Q&A 13 How do you create a new variable in Python and R?
13.1 Explanation
Creating new variables — also called feature engineering — allows you to extract more insight from your data. A new variable can be based on:
- Arithmetic between columns
- Logical comparisons
- Conditional rules
In this example, we’ll create a new column called petal_ratio
, calculated as:
petal_length / petal_width
This ratio can help distinguish species based on shape.
13.2 Python Code
import pandas as pd
# Load dataset
df = pd.read_csv("data/iris.csv")
# Create a new column
df["petal_ratio"] = df["petal_length"] / df["petal_width"]
# Preview result
print(df[["petal_length", "petal_width", "petal_ratio"]].head())

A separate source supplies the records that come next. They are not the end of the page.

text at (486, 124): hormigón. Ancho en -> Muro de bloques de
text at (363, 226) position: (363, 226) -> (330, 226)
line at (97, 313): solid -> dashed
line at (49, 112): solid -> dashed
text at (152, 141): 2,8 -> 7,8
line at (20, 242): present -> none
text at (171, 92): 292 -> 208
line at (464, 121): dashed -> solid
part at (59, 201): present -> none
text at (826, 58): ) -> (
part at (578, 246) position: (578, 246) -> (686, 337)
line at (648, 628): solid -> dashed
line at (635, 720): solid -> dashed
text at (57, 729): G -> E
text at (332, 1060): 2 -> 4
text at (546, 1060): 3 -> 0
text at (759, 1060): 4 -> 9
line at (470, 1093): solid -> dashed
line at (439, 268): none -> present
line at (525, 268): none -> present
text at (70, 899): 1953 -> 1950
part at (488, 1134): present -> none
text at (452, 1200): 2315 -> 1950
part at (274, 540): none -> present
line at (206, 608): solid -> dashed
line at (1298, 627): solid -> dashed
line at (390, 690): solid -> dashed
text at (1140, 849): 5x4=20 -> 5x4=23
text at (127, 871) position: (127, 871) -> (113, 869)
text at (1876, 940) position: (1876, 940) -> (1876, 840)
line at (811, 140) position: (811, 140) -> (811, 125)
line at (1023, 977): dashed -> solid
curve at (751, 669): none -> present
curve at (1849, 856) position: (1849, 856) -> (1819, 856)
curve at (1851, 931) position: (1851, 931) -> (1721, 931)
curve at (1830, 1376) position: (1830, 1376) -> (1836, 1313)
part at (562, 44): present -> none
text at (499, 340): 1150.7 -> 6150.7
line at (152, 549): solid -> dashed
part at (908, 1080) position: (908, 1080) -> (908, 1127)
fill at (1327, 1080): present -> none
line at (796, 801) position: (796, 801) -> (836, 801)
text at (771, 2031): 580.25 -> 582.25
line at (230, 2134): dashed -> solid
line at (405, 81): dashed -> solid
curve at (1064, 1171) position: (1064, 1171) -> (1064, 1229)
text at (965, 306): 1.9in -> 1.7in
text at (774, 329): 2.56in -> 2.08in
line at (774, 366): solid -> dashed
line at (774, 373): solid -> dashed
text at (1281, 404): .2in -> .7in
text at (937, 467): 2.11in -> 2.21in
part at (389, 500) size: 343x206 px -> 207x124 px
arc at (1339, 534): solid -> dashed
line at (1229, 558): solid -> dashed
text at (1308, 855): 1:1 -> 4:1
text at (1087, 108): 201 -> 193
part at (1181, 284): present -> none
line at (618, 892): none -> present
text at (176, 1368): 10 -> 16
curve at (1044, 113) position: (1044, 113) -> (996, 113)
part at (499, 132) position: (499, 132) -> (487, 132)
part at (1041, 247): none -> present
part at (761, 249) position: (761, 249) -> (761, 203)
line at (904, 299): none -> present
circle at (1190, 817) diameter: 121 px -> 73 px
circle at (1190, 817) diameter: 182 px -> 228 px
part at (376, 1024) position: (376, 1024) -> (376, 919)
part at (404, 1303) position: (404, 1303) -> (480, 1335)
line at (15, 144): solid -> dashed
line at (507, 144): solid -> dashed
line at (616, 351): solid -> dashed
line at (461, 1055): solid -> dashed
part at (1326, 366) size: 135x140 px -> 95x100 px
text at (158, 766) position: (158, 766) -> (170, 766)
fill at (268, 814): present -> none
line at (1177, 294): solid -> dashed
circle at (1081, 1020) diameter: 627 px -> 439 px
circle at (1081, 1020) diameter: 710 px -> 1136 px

petal_length petal_width petal_ratio
0 1.4 0.2 7.0
1 1.4 0.2 7.0
2 1.3 0.2 6.5
3 1.5 0.2 7.5
4 1.4 0.2 7.0
13.3 R Code
library(readr)
library(dplyr)
# Load dataset
df <- read_csv("data/iris.csv")
# Create a new column
df <- df %>%
mutate(petal_ratio = petal_length / petal_width)
# Preview result
df %>%
select(petal_length, petal_width, petal_ratio) %>%
head()
# A tibble: 6 × 3
petal_length petal_width petal_ratio
<dbl> <dbl> <dbl>
1 1.4 0.2 7
2 1.4 0.2 7
3 1.3 0.2 6.5
4 1.5 0.2 7.5
5 1.4 0.2 7
6 1.7 0.4 4.25
✅ Creating new variables gives you more ways to explore and model your data — it’s a key step in both EDA and machine learning pipelines.